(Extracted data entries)
※ ※ ※

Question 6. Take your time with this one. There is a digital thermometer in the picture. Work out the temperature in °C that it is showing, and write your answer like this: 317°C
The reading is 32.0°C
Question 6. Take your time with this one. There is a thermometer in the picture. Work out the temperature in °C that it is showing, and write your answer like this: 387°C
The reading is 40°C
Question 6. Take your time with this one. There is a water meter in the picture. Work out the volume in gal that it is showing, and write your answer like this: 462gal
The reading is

※ ※ ※

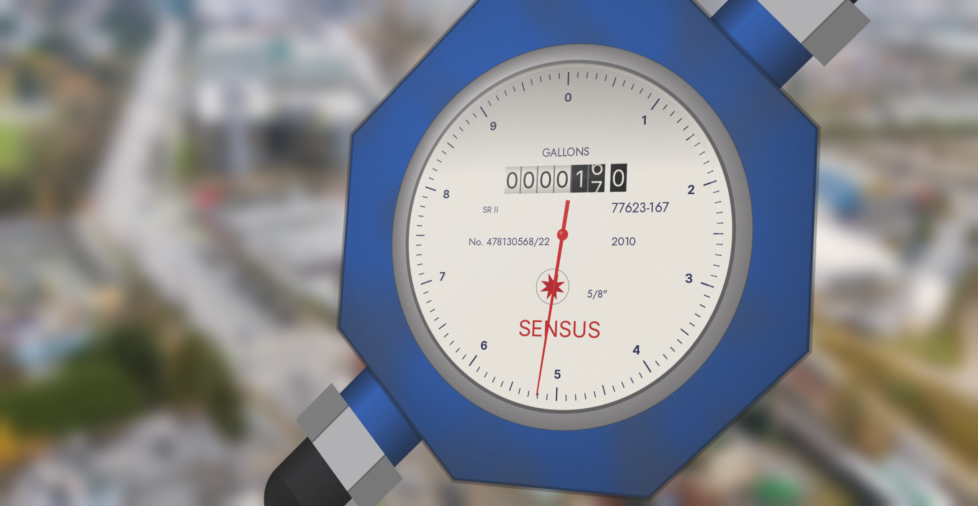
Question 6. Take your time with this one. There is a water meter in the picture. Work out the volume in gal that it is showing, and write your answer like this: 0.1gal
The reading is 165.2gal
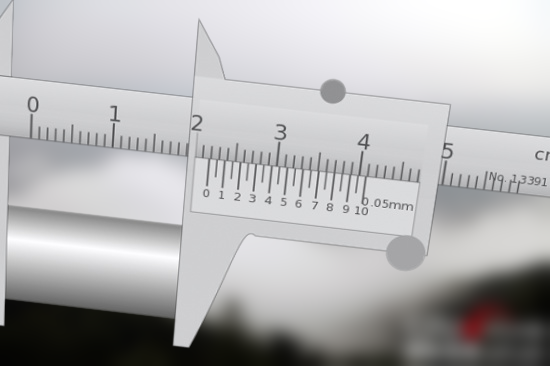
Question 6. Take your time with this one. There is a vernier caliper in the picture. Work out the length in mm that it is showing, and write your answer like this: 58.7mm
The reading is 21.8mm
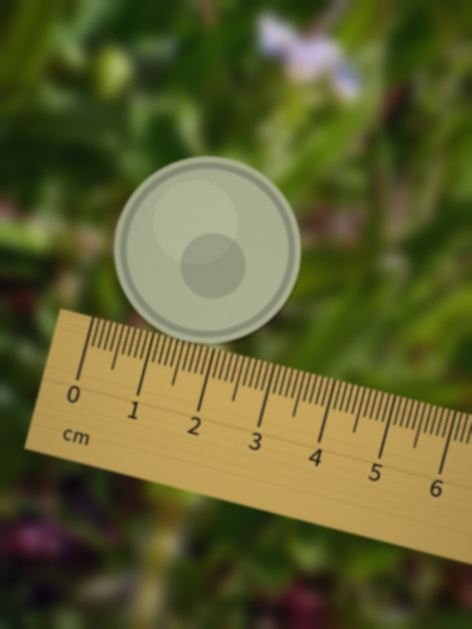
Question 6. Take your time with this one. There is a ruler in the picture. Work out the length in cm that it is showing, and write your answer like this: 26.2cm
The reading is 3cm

※ ※ ※

Reproduce verbatim the lines of the material beginning with the line that contains "like this: 317°C" and continuing through the line that contains "The reading is 40°C".

Question 6. Take your time with this one. There is a digital thermometer in the picture. Work out the temperature in °C that it is showing, and write your answer like this: 317°C
The reading is 32.0°C
Question 6. Take your time with this one. There is a thermometer in the picture. Work out the temperature in °C that it is showing, and write your answer like this: 387°C
The reading is 40°C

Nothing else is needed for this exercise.